> [Prompt] Gather every line of the records that contains the word "carta", copying each line in full. Matches must have the same uppercase and lowercase letters.
*** Block opens ***
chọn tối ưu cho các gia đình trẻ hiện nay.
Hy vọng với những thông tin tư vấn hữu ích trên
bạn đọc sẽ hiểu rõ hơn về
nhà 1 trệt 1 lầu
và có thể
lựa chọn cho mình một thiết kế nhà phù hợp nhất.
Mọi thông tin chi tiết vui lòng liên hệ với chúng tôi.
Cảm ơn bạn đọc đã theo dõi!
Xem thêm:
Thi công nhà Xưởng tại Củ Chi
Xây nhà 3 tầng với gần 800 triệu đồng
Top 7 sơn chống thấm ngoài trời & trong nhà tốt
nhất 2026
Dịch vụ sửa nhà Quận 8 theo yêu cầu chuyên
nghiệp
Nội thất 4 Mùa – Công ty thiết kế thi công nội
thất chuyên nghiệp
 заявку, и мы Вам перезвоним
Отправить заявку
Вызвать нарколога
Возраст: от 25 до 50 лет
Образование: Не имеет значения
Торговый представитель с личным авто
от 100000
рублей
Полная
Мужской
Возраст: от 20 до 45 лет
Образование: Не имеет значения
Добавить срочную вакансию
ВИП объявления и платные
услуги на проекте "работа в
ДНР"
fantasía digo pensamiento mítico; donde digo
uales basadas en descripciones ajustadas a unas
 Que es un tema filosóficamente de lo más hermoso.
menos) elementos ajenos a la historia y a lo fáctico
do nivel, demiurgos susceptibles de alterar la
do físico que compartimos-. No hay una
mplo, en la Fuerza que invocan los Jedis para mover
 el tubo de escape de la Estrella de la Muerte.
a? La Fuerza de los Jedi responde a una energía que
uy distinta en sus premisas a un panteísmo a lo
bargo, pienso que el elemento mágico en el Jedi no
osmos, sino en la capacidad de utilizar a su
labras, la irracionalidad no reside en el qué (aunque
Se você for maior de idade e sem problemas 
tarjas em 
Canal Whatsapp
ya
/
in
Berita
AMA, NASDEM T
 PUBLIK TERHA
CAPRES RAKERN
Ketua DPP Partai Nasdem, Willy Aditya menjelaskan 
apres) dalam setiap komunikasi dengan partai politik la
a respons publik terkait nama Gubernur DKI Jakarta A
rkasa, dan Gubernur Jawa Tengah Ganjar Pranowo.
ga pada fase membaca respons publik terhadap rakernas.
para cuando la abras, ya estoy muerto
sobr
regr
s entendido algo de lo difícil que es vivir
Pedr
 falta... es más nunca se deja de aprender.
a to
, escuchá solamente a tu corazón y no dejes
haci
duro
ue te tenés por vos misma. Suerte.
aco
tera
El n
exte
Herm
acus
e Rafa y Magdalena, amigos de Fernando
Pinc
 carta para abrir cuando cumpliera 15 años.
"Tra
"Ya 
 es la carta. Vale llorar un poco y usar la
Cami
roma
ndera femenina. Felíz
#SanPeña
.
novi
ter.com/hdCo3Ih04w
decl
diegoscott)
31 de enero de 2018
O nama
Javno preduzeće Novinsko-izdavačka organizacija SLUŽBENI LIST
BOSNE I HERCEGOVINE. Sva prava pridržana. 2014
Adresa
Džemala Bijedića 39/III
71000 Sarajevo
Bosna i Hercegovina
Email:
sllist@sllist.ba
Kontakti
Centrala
*** Block closes ***
> [Completed exercise]
 carta para abrir cuando cumpliera 15 años.
 es la carta. Vale llorar un poco y usar la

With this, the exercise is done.